How do I apply odd/even styles to elements while taking into account excluded classes? [duplicate]

Question

How do I apply specific css styling to every (for the sake of argument) odd element in a set of elements, while taking into account a set of excluded elements?

The issue is replicated here (shown in a codepen):

http://codepen.io/houdmont/pen/VLOBBG

A series of elements which have a class .foo applied:

<a href="#" class="foo">1. Blue</a>
<a href="#" class="foo">2. Green</a>
<a href="#" class="foo">3. Blue</a>
<a href="#" class="foo bar">4. Hidden (blue)</a>
<a href="#" class="foo bar">5. Hidden (blue)</a>
<a href="#" class="foo bar">6. Hidden (blue)</a>
<a href="#" class="foo">7. Green</a>

When the .bar class is applied, the element is hidden.
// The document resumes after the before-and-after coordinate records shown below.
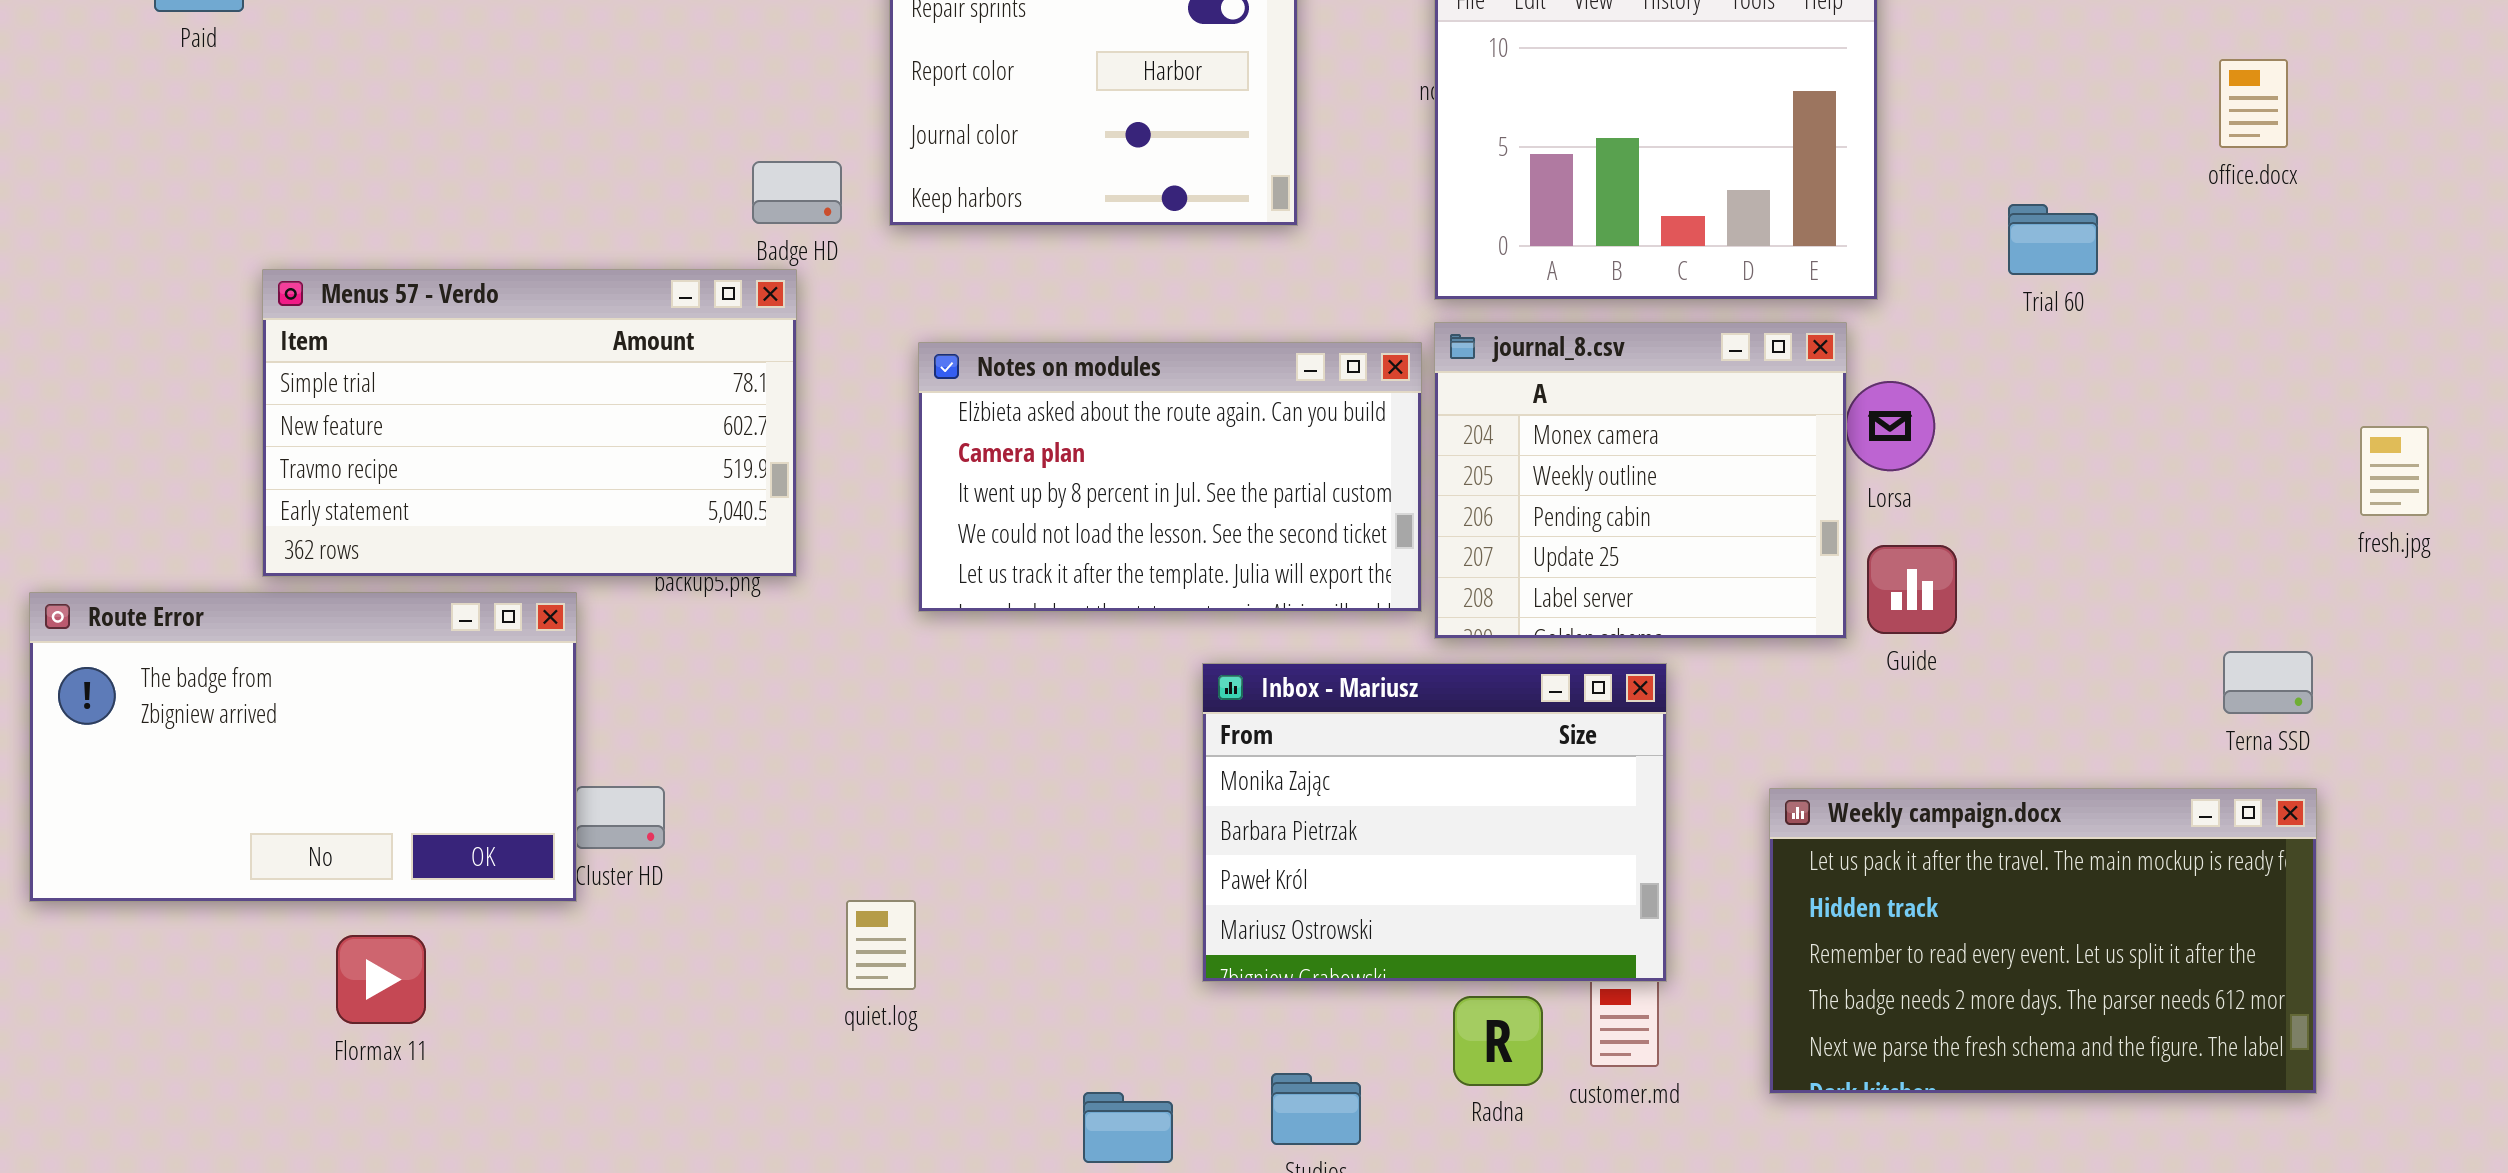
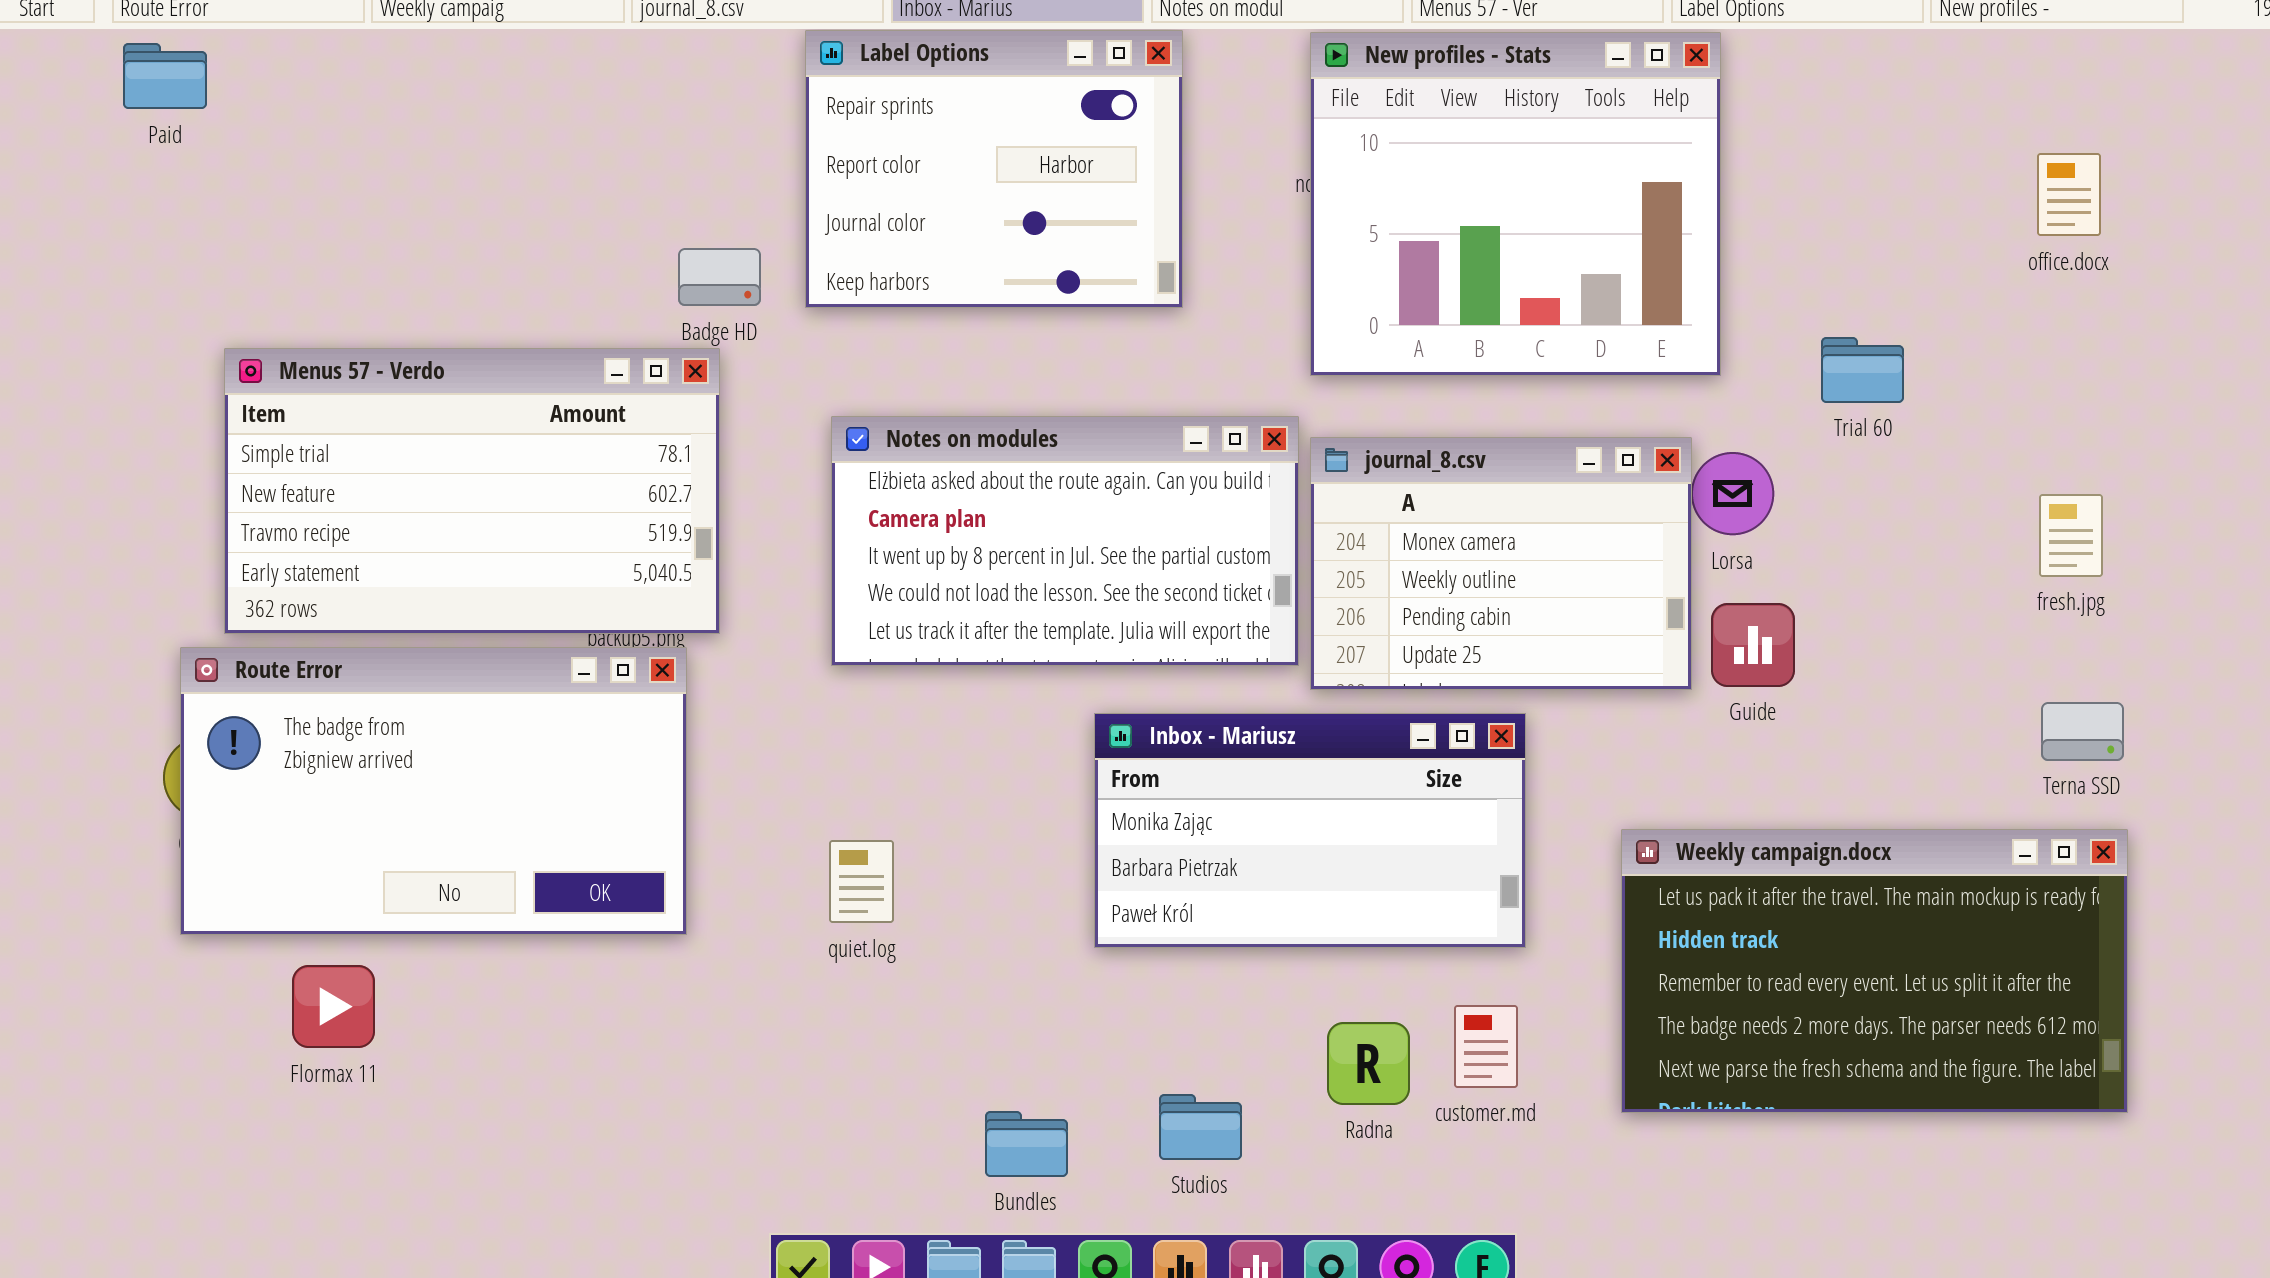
Trial 60: [2008,204,2098,275] -> [1821,337,1904,403], moved
journal_8.csv: [1434,322,1847,639] -> [1310,437,1692,690], resized
fresh.jpg: [2360,426,2429,516] -> [2039,494,2103,577], moved
Route Error: [29,592,577,902] -> [180,647,687,935], moved
Inbox - Mariusz: [1202,663,1667,982] -> [1094,713,1526,948], resized
quiet.log: [846,900,916,990] -> [829,840,894,923], moved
I'd like the remaining elements with .foo applied to be styled odd/even.

Attempt as follows:

.bar {
    display: none;
}

/**
 * This clearly doesn't work as I'd hoped it would.
 */
.foo:not(.bar):nth-of-type(even) {
    color: green;
}

Ideally, I'd like the seventh element to be green, even though it's an "odd" element, if I were able to exclude the elements with class .bar then it would be the fourth element and therefore considered "even", setting the color to green.

Is this possible with CSS?

Answer 1

Unfortunately not possible. Previously answered here: https://stackoverflow.com/a/12205844/1590962

CSS is fully declarative; every selector is a simple condition that is true or false independently of any selector part. It's not a procedural language where you take a set and process it, narrowing it down with each step. A selector language with procedural rules would be immune to many kinds of optimisation and would be slower.

So nth-of-type is only about position within an element's parent, and not position in a 'results list so far' because CSS selectors have no such concept. A selector engine could look up the test for nth-of-type before narrowing it with not, as the rules do not interfere with each other.